For that reason, among others, this regime is an absolute failure. If we believe the disciples of Vilfredo Pareto — and there are reasons to take into account this extraordinary Italian economist — 20 percent of society has the drive that it takes to pull along the remaining 80 percent. From that energetic fifth part emerge most of the initiatives.

That means that, in a country like Cuba, Fidel Castro has assumed the creative faculties of more than 2 million people and has condemned them to be passively obedient to his most delirious whims.

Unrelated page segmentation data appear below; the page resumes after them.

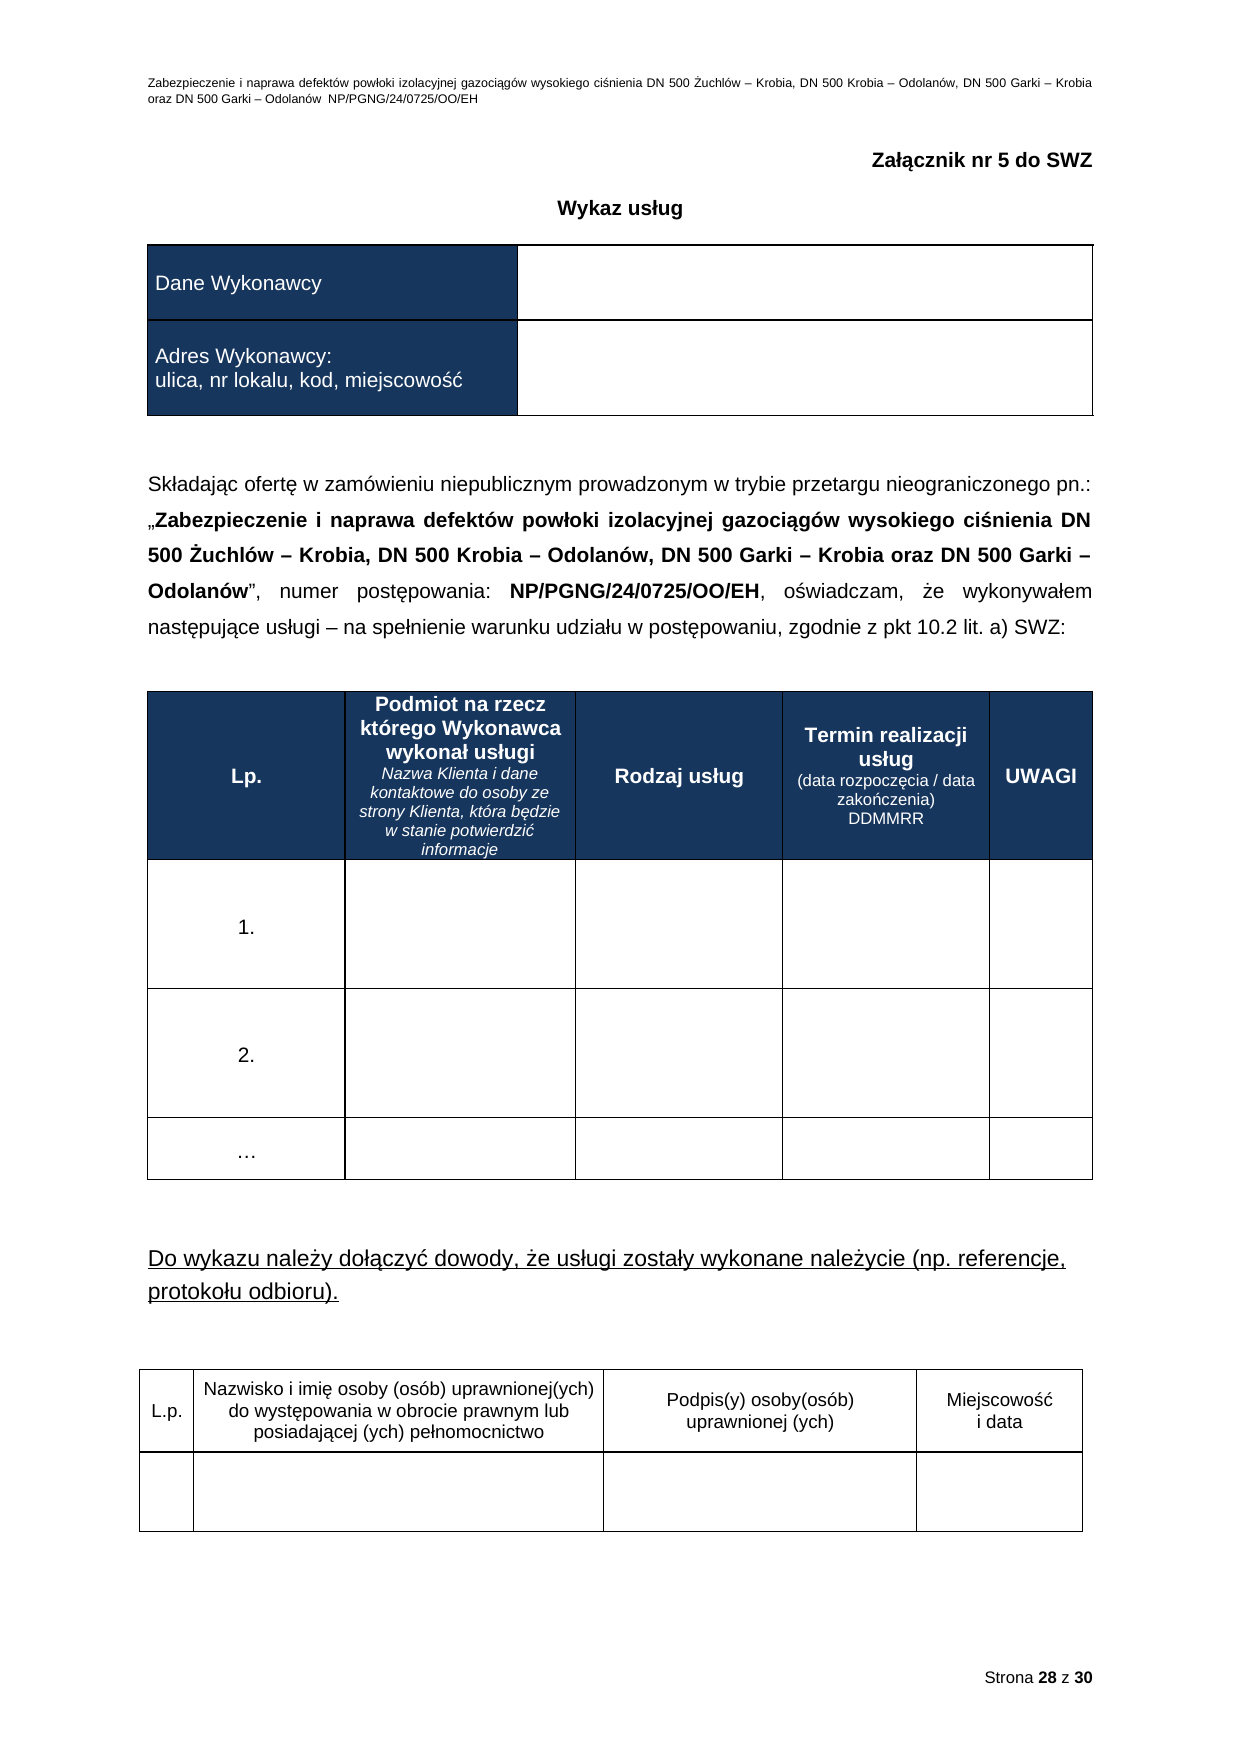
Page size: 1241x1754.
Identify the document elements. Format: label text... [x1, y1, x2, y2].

table_header Dane Wykonawcy [148, 246, 517, 319]
table_cell [346, 989, 575, 1117]
table_cell [140, 1453, 193, 1531]
table_header Nazwisko i imię osoby (osób) uprawnionej(ych) do występowania w obrocie prawnym lub posiadającej (ych) pełnomocnictwo [194, 1370, 603, 1451]
table_cell [576, 1118, 782, 1179]
table_cell [576, 989, 782, 1117]
table_cell Adres Wykonawcy: ulica, nr lokalu, kod, miejscowość [148, 321, 517, 415]
text Składając ofertę w zamówieniu niepublicznym prowadzonym w trybie przetargu nieograniczonego pn.: „Zabezpieczenie i naprawa defektów powłoki izolacyjnej gazociągów wysokiego ciśnienia DN 500 Żuchlów – Krobia, DN 500 Krobia – Odolanów, DN 500 Garki – Krobia oraz DN 500 Garki – Odolanów”, numer postępowania: NP/PGNG/24/0725/OO/EH, oświadczam, że wykonywałem następujące usługi – na spełnienie warunku udziału w postępowaniu, zgodnie z pkt 10.2 lit. a) SWZ: [148, 471, 1093, 639]
table_header Rodzaj usług [576, 692, 782, 859]
text Załącznik nr 5 do SWZ [148, 148, 1093, 172]
table_cell [346, 1118, 575, 1179]
table_cell [990, 989, 1092, 1117]
table_cell [576, 860, 782, 988]
table_cell [783, 860, 989, 988]
table_cell [194, 1453, 603, 1531]
table_header Podpis(y) osoby(osób) uprawnionej (ych) [604, 1370, 916, 1451]
table_header UWAGI [990, 692, 1092, 859]
table_header [518, 246, 1092, 319]
table_header Podmiot na rzecz którego Wykonawca wykonał usługi Nazwa Klienta i dane kontaktowe do osoby ze strony Klienta, która będzie w stanie potwierdzić informacje [346, 692, 575, 859]
table_cell [783, 1118, 989, 1179]
table_header Miejscowość i data [917, 1370, 1082, 1451]
table_cell 1. [148, 860, 344, 988]
table_cell [990, 1118, 1092, 1179]
table_cell [604, 1453, 916, 1531]
table_cell [518, 321, 1092, 415]
table_cell [346, 860, 575, 988]
table_header Lp. [148, 692, 344, 859]
text Do wykazu należy dołączyć dowody, że usługi zostały wykonane należycie (np. referencje, [148, 1239, 1093, 1273]
text Wykaz usług [148, 196, 1093, 220]
table_cell [783, 989, 989, 1117]
table_cell [917, 1453, 1082, 1531]
table_cell [990, 860, 1092, 988]
table_cell 2. [148, 989, 344, 1117]
table_header L.p. [140, 1370, 193, 1451]
text protokołu odbioru). [148, 1273, 1093, 1306]
table_cell … [148, 1118, 344, 1179]
table_header Termin realizacji usług (data rozpoczęcia / data zakończenia) DDMMRR [783, 692, 989, 859]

This explains (in part) the misery and hopelessness that engulf that poor nation, from which young people try to flee aboard any vessel because, given their experience, they’re incapable of believing that someday they’ll be able to improve the quality of their lives.

Raúl Castro is well aware of this. He knows that his brother’s caprices are responsible for much of the country’s economic failure, but his authority is not great enough to stop him. He has obeyed Fidel blindly all his life, and that behavior has become a habit.

In any case, Raúl is a different despot. He manages disasters, though he doesn’t provoke them. His intention is to cling to political power at any cost and wants to copy the Vietnamese model, although nobody knows exactly what that monstrosity is.

I am told that Raúl dismissed the moringa story with a melancholy and impotent comment: “It’s one of Fidel’s things”.